Other targets are a better integration of encrypted file systems, the integration of a real time kernel and “8. Rock Solid Wireless” which means in this case out-of-the-box support for all cards and all methods (WEP and WPA).

For me that is what Fedora is about: providing new technology, introducing this new technology to the Open Source community and showing what is possible. As you can see other distributions normally follow (NetworkManager, AIGLX, SELinux, ..) which is by the way one of the big, big advantages of the distribution model.
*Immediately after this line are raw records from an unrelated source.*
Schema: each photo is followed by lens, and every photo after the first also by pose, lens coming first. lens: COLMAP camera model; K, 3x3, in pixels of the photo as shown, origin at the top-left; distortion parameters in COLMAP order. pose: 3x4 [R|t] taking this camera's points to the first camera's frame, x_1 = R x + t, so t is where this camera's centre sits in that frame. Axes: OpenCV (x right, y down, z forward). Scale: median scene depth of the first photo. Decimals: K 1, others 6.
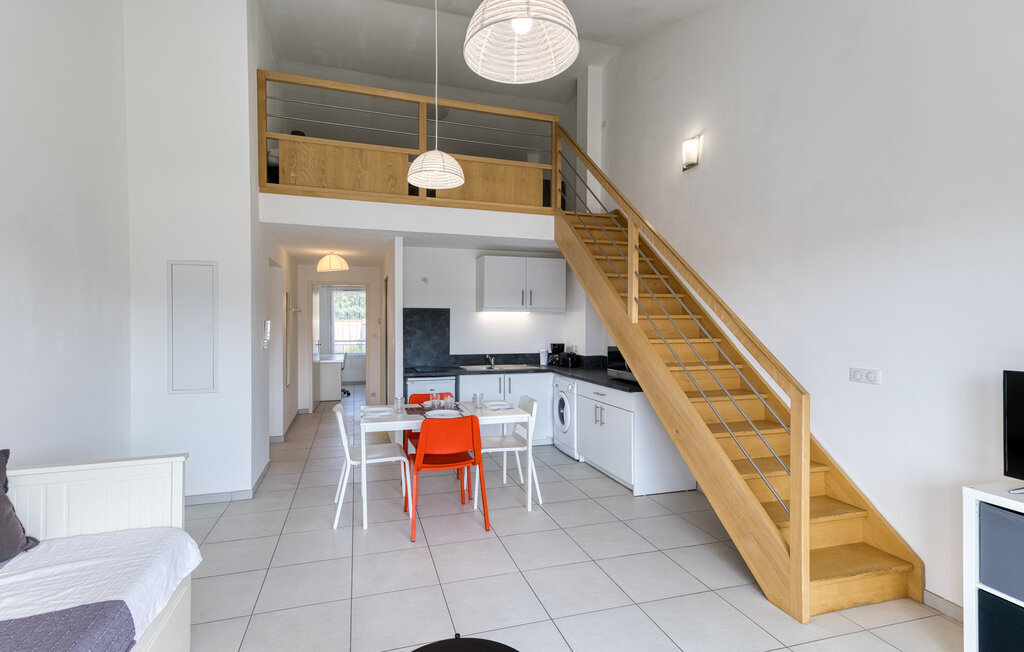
lens RADIAL K [[442.5, 0, 486.7], [0, 442.5, 325.6], [0, 0, 1]] dist [0.000509, 0.000108]
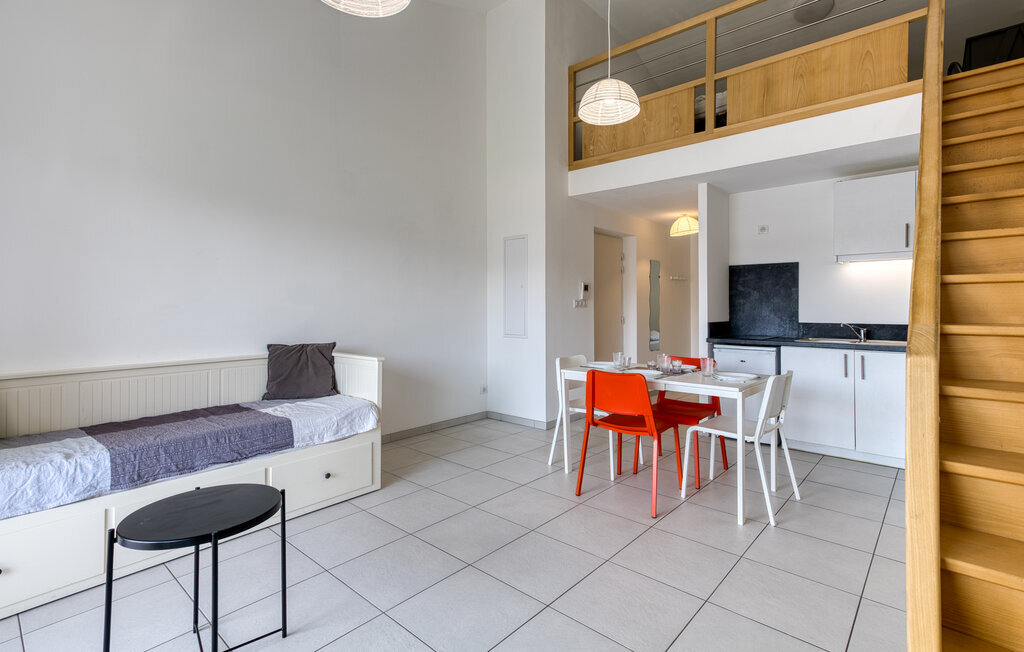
lens RADIAL K [[462.3, 0, 553.8], [0, 462.3, 305.4], [0, 0, 1]] dist [0.000535, 0.000139]
pose [[0.579140, -0.005670, -0.815208, 0.330323], [-0.001300, 0.999968, -0.007879, 0.043918], [0.815227, 0.005623, 0.579114, 0.197428]]
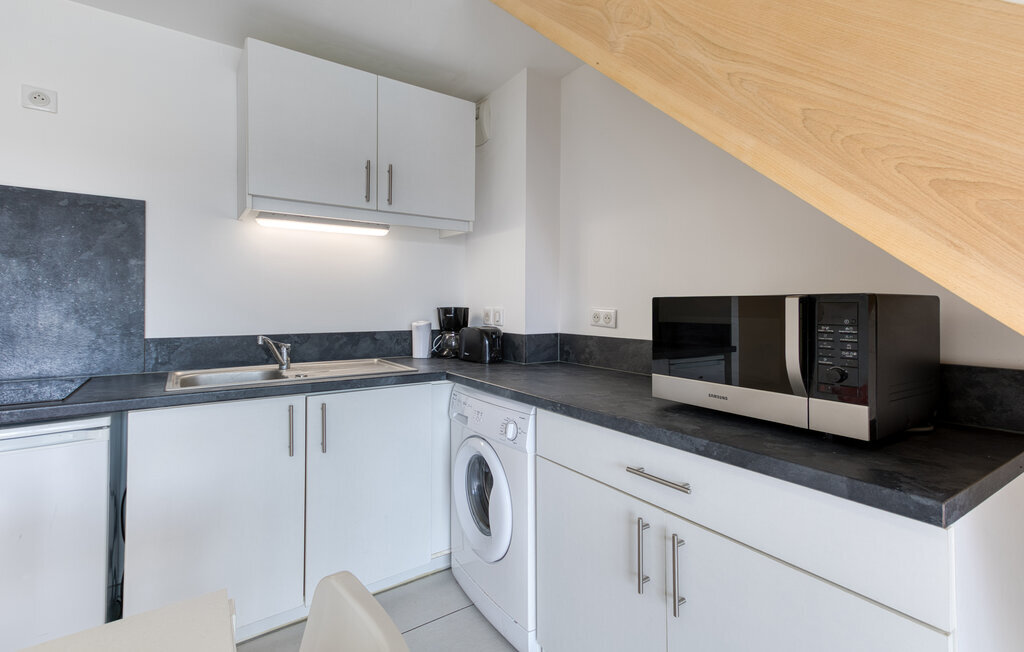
lens RADIAL K [[479.2, 0, 488.3], [0, 479.2, 307.0], [0, 0, 1]] dist [0.020685, 0.000309]
pose [[0.956505, -0.000213, 0.291715, 0.060567], [-0.000824, 0.999994, 0.003431, 0.041322], [-0.291714, -0.003522, 0.956499, 0.584030]]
But of course there are also Fedora specific topics mentioned in this new plan: we will see different releases of Fedora 7 (Server, Gnome, KDE), the merge of the extras and the core build system to one rule-them-all build system, an improvement of the speed of yum/rpm and various other things.

Looks exciting – and I already look out for Fedora 8 and a possible init replacement – Ubuntu, come on, we need a good example here to convince our developers. Integrate upstart fully into Ubuntu and show that it is worth integrating it into Fedora!


4 thoughts on “New Fedora Core 7 plan”

  1. Hmm… I wonder why replacing init ? Why not improving it ? Mandriva already found a way to be SysV init compliant, LSB compliant and speed-up boot process by parallelizing initscripts.

  2. That sounds more like a replacement than like an improvement. Do you have more information about the way how they achieve the goals.
    However, one of the main problems of the SysV system is that it is not event driven but have a fixed set of scripts – that design is not suitable for today’s set ups and application areas.

  3. No, it’s an improvement.

    All initscripts may remain unchanged (and thus, your system will boot in the normal SysV init way) or you can use LSB tags to specify what is required when an initscript is launched. You have a mix of LSB-compliant initscripts and SysV-compliant initscripts without any problem (actually, even on Mandriva, not all scripts are LSB compliant).

    Here’s the beginning of an LSB-compliant script :

    # Init file for OpenSSH server daemon
    # chkconfig: 2345 55 25
    # description: OpenSSH server daemon
    # Provides: sshd
    # Required-Start: $network $remote_fs
    # Required-Stop: $network $remote_fs
    # Default-Start: 2 3 4 5
    # Short-Description: OpenSSH server daemon
    # Description: OpenSSH server daemon

    $network and $remote_fs are “virtual services” which are launched once the network is up (for the first one) and remote filesystems are ready (for the second one).

    Here’s the way this system is working :

    1) Non-LSB services requires every service before them.
    2) _Every_ services after a non-LSB service require the aforementioned non-LSB service.
    3) LSB services requires only the service specified by the LSB tag. BUT they must comply with rule 2).

    Then you “plot” the dependency graph and run things that can be parallelized.